EXERCISE PROMPT
Without the pictures, copy all the entries below exactly.

INPUT RECORDS
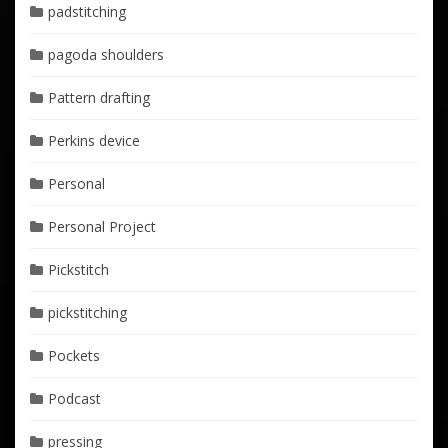
padstitching
pagoda shoulders
Pattern drafting
Perkins device
Personal
Personal Project
Pickstitch
pickstitching
Pockets
Podcast
pressing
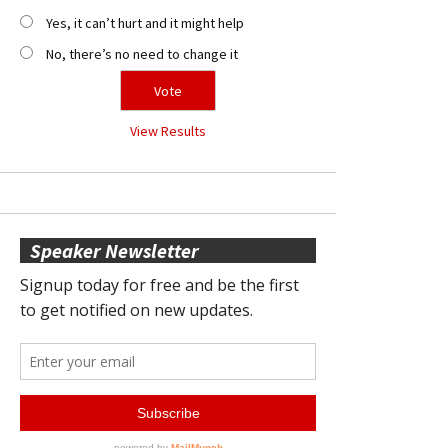
Yes, it can’t hurt and it might help
No, there’s no need to change it
View Results
Speaker Newsletter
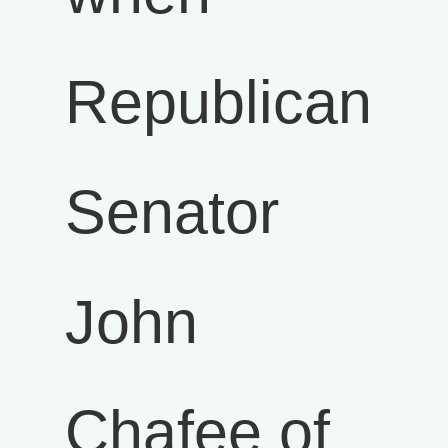
Republican
Senator
John
Chafee of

SOLUTION FOR THIS TASK
padstitching
pagoda shoulders
Pattern drafting
Perkins device
Personal
Personal Project
Pickstitch
pickstitching
Pockets
Podcast
pressing
Yes, it can’t hurt and it might help
No, there’s no need to change it
View Results
Speaker Newsletter
Republican
Senator
John
Chafee of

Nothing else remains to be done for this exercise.